- [INPUT DATA]:
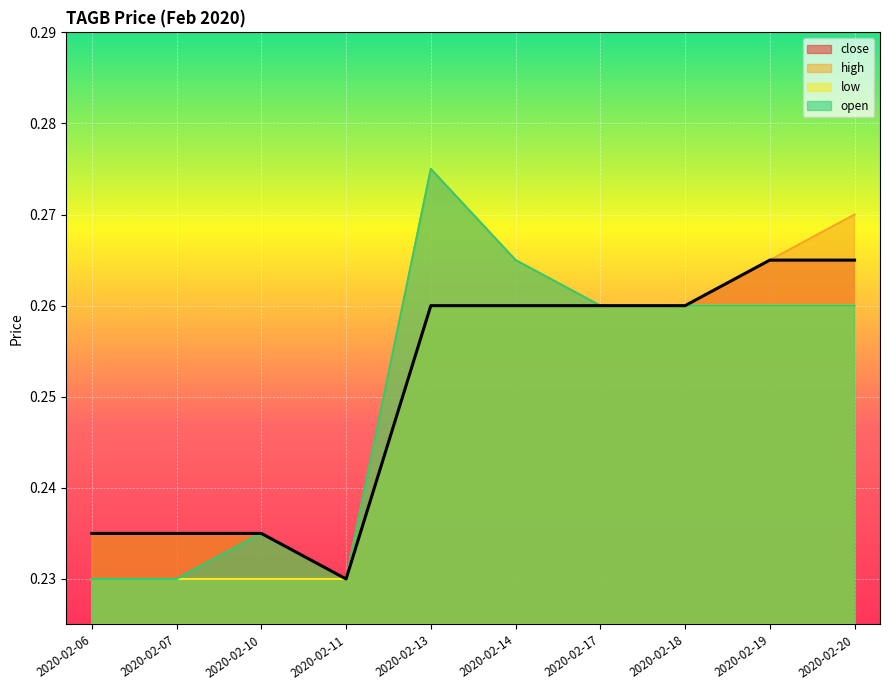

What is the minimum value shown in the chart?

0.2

* * *

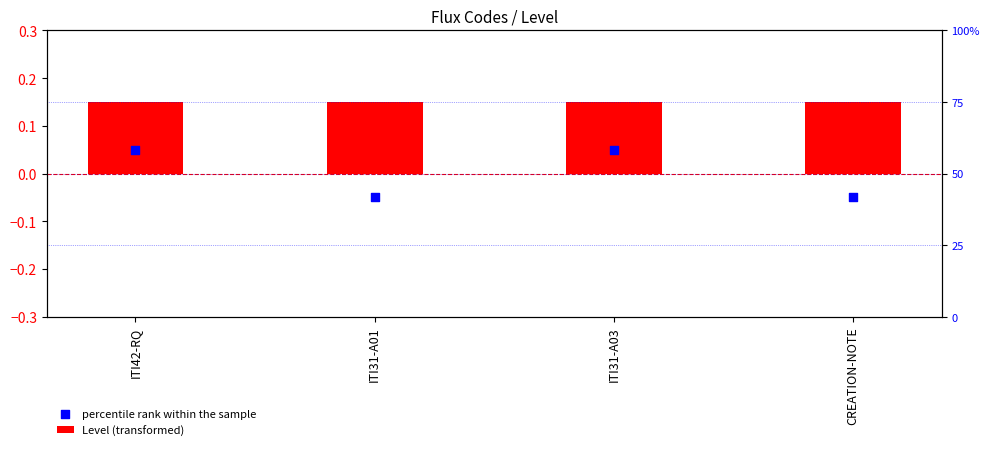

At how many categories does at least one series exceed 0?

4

==

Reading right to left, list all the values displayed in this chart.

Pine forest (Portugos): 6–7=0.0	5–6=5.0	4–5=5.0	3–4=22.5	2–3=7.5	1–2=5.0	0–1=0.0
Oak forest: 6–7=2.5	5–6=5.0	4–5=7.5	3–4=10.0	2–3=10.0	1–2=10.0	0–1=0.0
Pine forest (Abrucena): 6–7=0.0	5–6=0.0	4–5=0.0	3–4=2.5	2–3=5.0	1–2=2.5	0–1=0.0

- [WORK TO BE COMPLETED]:
How many lines in the listing above contain the string "forest"? Case matters. Reply with the number alone.

- [SOLUTION FOR THIS PROBLEM]:
3